Conflicting info about the start of the epidemic

Officials in Wuhan first advised the WHO about roughly 41 instances of an unknown, pneumonialike disease on December 31. They stated the infections seemed to be connected to some local wet market—the WHO set up a crisis management team to deal with the outbreak the next day.

Recent research has shown that those late-December instances weren’t the earliest in Wuhan.

A medical paper published last week implied that the coronavirus was dispersing in the local community by early January. A study in The Lancet revealed the very first individual to test positive for the coronavirus was probably exposed to it on December 1, and started to show symptoms on December 8.

Such findings do not align with China’s official story. Still, it is not yet evident when Chinese officials first realized a brand new disease was spreading.

On April 7, before declaring he would cut WHO funding, Trump accused the company of being “quite China-centric.”

The WHO has praised China’s handling of the crisis

On April 7, before declaring he would cut WHO funding, Trump accused the company of being “quite China-centric.”

The WHO does not have a lot to gain financially from being partial to China. China’s yearly participation is $40 million, less than 1 percent of the organization’s budget. However, the WHO has yet applauded China’s answer to the coronavirus.

And also, a WHO envoy to China in February reported that the rest of the countries were “not prepared” to battle COVID-19 the way China did.

This compliments may refer to do with the noticeable difference between China’s reaction to COVID-19 and the plan that was followed during the SARS coronavirus epidemic in 2002. 

The authorities did not inform the WHO about the SARS outbreak when it first appeared.

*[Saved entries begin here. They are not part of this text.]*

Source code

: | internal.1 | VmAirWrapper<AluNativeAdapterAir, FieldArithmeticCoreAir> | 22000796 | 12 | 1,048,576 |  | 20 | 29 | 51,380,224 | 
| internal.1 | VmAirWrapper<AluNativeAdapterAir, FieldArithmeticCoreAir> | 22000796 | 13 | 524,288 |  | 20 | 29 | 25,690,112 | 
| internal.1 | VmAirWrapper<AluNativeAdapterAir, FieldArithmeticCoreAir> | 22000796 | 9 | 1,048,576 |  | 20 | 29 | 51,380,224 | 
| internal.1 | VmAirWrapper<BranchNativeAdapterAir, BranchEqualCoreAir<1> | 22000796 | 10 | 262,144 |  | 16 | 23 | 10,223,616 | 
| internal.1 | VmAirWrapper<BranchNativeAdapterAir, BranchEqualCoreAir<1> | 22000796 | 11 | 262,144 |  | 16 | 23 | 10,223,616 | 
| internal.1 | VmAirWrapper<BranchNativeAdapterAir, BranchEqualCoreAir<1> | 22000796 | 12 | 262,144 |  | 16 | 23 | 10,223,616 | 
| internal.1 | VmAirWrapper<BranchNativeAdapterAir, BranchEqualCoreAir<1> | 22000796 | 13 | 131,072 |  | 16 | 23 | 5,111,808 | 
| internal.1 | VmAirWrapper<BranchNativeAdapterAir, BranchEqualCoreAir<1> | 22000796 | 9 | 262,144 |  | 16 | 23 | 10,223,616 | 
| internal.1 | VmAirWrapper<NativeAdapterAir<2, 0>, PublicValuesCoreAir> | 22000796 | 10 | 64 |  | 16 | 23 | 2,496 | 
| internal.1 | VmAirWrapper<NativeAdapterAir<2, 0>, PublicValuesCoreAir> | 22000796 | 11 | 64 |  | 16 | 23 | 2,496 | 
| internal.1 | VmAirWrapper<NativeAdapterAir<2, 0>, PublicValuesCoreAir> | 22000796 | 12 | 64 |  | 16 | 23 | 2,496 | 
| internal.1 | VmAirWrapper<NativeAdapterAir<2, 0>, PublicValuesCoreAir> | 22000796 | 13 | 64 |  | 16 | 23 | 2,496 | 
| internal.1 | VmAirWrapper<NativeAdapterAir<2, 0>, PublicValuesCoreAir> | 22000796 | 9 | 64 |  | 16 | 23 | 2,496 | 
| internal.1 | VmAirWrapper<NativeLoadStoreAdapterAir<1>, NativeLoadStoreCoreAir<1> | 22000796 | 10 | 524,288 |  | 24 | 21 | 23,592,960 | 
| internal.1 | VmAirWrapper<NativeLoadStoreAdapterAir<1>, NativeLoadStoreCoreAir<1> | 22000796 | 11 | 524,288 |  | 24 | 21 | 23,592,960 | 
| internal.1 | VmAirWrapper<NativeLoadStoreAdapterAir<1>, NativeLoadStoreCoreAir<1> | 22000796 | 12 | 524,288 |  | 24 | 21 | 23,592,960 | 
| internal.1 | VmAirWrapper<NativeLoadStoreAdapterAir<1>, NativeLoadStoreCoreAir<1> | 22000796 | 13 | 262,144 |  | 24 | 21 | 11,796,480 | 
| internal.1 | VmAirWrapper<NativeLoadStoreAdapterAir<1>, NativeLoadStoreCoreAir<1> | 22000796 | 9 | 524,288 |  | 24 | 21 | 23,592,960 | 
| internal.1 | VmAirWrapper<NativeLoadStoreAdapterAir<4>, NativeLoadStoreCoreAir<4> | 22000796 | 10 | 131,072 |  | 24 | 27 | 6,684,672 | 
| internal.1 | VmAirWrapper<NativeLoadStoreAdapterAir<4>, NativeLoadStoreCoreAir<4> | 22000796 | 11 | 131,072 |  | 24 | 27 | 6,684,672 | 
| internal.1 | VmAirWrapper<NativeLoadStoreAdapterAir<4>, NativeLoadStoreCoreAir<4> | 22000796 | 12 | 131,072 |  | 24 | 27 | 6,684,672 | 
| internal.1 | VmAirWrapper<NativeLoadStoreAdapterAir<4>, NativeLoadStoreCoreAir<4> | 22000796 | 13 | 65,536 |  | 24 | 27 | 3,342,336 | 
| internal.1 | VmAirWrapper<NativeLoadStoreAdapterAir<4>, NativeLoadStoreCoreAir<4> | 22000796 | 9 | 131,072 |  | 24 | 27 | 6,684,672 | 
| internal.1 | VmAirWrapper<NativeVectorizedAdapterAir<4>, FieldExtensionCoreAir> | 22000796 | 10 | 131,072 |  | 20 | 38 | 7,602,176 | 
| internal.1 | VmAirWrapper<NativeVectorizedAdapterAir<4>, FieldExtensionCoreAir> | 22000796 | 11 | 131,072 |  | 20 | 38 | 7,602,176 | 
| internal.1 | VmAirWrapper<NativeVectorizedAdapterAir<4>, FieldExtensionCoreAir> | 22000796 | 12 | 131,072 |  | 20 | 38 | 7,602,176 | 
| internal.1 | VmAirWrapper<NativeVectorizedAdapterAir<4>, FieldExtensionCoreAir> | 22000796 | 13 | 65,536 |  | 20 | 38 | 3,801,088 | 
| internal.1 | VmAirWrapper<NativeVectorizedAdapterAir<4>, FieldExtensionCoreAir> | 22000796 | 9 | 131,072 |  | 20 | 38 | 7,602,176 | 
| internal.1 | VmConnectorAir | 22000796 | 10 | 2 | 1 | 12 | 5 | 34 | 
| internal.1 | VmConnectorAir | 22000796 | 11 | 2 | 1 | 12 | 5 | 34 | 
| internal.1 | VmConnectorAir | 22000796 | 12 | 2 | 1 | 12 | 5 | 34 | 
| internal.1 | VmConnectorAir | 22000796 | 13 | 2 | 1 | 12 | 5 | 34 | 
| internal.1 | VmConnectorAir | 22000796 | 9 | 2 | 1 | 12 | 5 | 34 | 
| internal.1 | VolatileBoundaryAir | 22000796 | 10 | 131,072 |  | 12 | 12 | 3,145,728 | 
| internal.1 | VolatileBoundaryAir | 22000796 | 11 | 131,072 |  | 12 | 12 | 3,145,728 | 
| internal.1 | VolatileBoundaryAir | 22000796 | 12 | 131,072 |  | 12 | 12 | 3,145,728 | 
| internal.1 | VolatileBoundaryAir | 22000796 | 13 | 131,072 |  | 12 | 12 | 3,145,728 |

Based on reports from The Sydney Morning Herald, physicians in Beijing were threatened by police to conceal SARS patients from WHO officials during their visits.

The WHO should have been skeptical about Chinese data

Recently, experts had raised concerns regarding the precision of China’s reported numbers of deaths and cases — particularly during the initial phases of the outbreak — and roughly when Chinese officials understood that the virus could jump between individuals.

A leaked memo involving leading Chinese officials, acquired by The Associated Press, disclosed that Chinese officials understood people could transmit the coronavirus to one another from January 14 but did not inform the entire world (or even the WHO) before January 20.

China openly stated there was no proof of human-to-human transmission. The WHO relied on that data to guide coverage and advise different nations, tweeting that “preliminary investigations conducted by the Chinese government have found no obvious signs of human-to-human transmission.”

Cutting support to the WHO undermines response to the pandemic

Cutting funds to the WHO interrupts the pandemic response

The US is undoubtedly the biggest funder of the WHO — its own 2018 contribution was equivalent to approximately 9.5 percent of the bureau’s budget for the 2018-19 period. Of the 41 member countries which donate funds, the US provides the most.

Metzl pointed out that, like most other states and organizations, the WHO has had its share of mistakes in this catastrophe, which must all be scrutinized.

Such defunding could imply “the pandemic could last for a lot more months, years, longer, and may become irreversible among human inhabitants.”